Wednesday, February 18, 2009

fortune cookie prophecy.

15:01

my last fortune cookie said: "an action that required all your forces will pay." i took it as kind of a sign, and there is no way back now. ana will definitely pay off!
we have so many reasons to be skinny:


- we will be the envy of every girl.
- we will be ever so light and able to move effortlessly and gracefully.
- we will look like models, clothes will fit us better and our cheekbones will pop out.
- we will be walking proof of our control and our power of will.
- we will command the attention of every room we enter.
- we will individually be referred to as 'the skinny one'.
- we will be beautiful.


today i ate/drank a bowl of müsli, coffee, water and fruit. the skinny-mantras are helping already. tonight i'm going to visit her. and she won't be able to make me eat, i swear! ana is my secret weapon. i told my parents i'm eating at her place and i'll just tell her i'm eating at home.
i'm a genius. people are so easy.

Saturday, February 14, 2009

chubby.

if you're chubby and you hate it, clap your hands.
clap.
clap.

11:20
i just returned from berlin last night. it was fantastic. except that i put on weight. i don't know how much it actually is, but i feel huge. i love berlin, but they have too many unhealthy options when it comes to grabbing a quick bite; döner, currywurst (a thick, greasy sausage in ketchup-sauce w. a sprinkling of curry.. ewww), huge pretzels w. salt. plus, i went over there with my parents and it was very hard to hide it, so i let go: i ate
what/when they ate. and nemesis was severe stomach pain, feeling bloated, greasy and very ugly. i beat my self up about it on the way home and i plan to start a detox diet soon. luckily, berlin have whole supermarkets with just organic and biodynamic foods, so i stacked up on tea, fruit, celery sticks, apple chips and stuff. mm.
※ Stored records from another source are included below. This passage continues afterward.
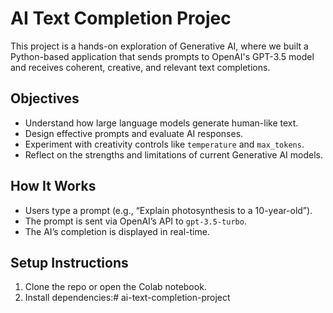 # AI Text Completion Projec

This project is a hands-on exploration of Generative AI, where we built a Python-based application that sends prompts to OpenAI's GPT-3.5 model and receives coherent, creative, and relevant text completions.

## Objectives
- Understand how large language models generate human-like text.
- Design effective prompts and evaluate AI responses.
- Experiment with creativity controls like `temperature` and `max_tokens`.
- Reflect on the strengths and limitations of current Generative AI models.

## How It Works
- Users type a prompt (e.g., “Explain photosynthesis to a 10-year-old”).
- The prompt is sent via OpenAI’s API to `gpt-3.5-turbo`.
- The AI’s completion is displayed in real-time.

## Setup Instructions
1. Clone the repo or open the Colab notebook.
2. Install dependencies:# ai-text-completion-project
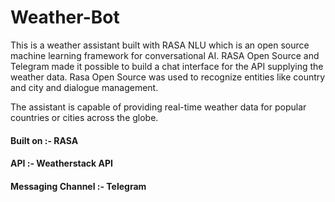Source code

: # Weather-Bot

This is a weather assistant built with RASA NLU which is an open source machine learning framework for conversational AI. RASA Open Source and Telegram made it possible to build a chat interface for the API supplying the weather data. Rasa Open Source was used to recognize entities like country and city and dialogue management.

The assistant is capable of providing real-time weather data for popular countries or cities across the globe.

#### Built on :- RASA
#### API :- Weatherstack API
#### Messaging Channel :- Telegram
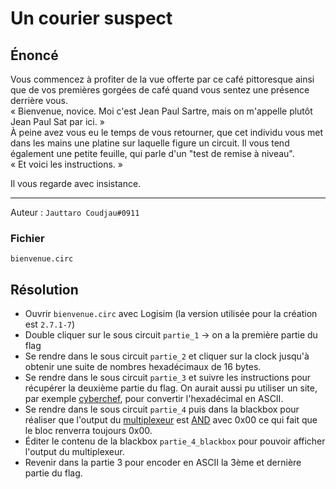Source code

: # Un courier suspect  
  
## Énoncé  

Vous commencez à profiter de la vue offerte par ce café pittoresque ainsi que de vos premières gorgées de café quand vous sentez une présence derrière vous.  
«  Bienvenue, novice. Moi c'est Jean Paul Sartre, mais on m'appelle plutôt Jean Paul Sat par ici. »  
À peine avez vous eu le temps de vous retourner, que cet individu vous met dans les mains une platine sur laquelle figure un circuit. Il vous tend également une petite feuille, qui parle d'un "test de remise à niveau".  
« Et voici les instructions. »  
  
Il vous regarde avec insistance.  
  
***  
  
Auteur : `Jauttaro Coudjau#0911`  

### Fichier  
`bienvenue.circ`

## Résolution  
  
- Ouvrir `bienvenue.circ` avec Logisim (la version utilisée pour la création est `2.7.1-7`)  
- Double cliquer sur le sous circuit `partie_1` -> on a la première partie du flag  
- Se rendre dans le sous circuit `partie_2` et cliquer sur la clock jusqu'à obtenir une suite de nombres hexadécimaux de 16 bytes.  
- Se rendre dans le sous circuit `partie_3` et suivre les instructions pour récupérer la deuxième partie du flag. On aurait aussi pu utiliser un site, par exemple [cyberchef](https://cyberchef.org/), pour convertir l'hexadécimal en ASCII.  
- Se rendre dans le sous circuit `partie_4` puis dans la blackbox pour réaliser que l'output du [multiplexeur](https://fr.wikipedia.org/wiki/Multiplexeur) est [AND](https://fr.wikipedia.org/wiki/Fonction_ET) avec 0x00 ce qui fait que le bloc renverra toujours 0x00.  
- Éditer le contenu de la blackbox `partie_4_blackbox` pour pouvoir afficher l'output du multiplexeur.  
- Revenir dans la partie 3 pour encoder en ASCII la 3ème et dernière partie du flag.  
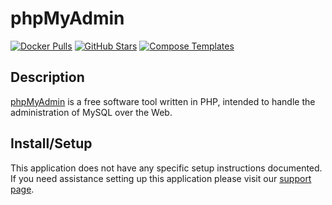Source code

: # phpMyAdmin

[![Docker Pulls](https://img.shields.io/docker/pulls/phpmyadmin/phpmyadmin?style=flat-square&color=607D8B&label=docker%20pulls&logo=docker)](https://hub.docker.com/r/phpmyadmin/phpmyadmin)
[![GitHub Stars](https://img.shields.io/github/stars/phpmyadmin/phpmyadmin?style=flat-square&color=607D8B&label=github%20stars&logo=github)](https://github.com/phpmyadmin/phpmyadmin)
[![Compose Templates](https://img.shields.io/static/v1?style=flat-square&color=607D8B&label=compose&message=templates)](https://github.com/GhostWriters/DockSTARTer/tree/master/compose/.apps/phpmyadmin)

## Description

[phpMyAdmin](https://www.phpmyadmin.net/) is a free software tool written in
PHP, intended to handle the administration of MySQL over the Web.

## Install/Setup

This application does not have any specific setup instructions documented. If
you need assistance setting up this application please visit our
[support page](https://dockstarter.com/basics/support/).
i went running at 10:00 (excellent start!) this morning, took a cold shower afterwards, rubbed my self w. birch
oil and then got dressed and prepared this breakfast:
- 1 egg fried in 1 tbs coconut oil (said to be good for metabolism)
- 1 big carrot cut in smaller sticks
- 1 orange cut into little pieces
- 1 thin slice of wholegrain bread (lightly toasted on the same pan as the egg in leftover oil) cut in two, w. a
small amount of peanut butter on one piece, and fig spread on the other.
- grape juice diluted w. water

i spent about 45 minutes eating it, chewing carefully, dreaming about a skinnier self.
i simply won't allow myself to fuck this up.


today's thinspo is sasha grey:










she's not totally skinny, but has a nice figure.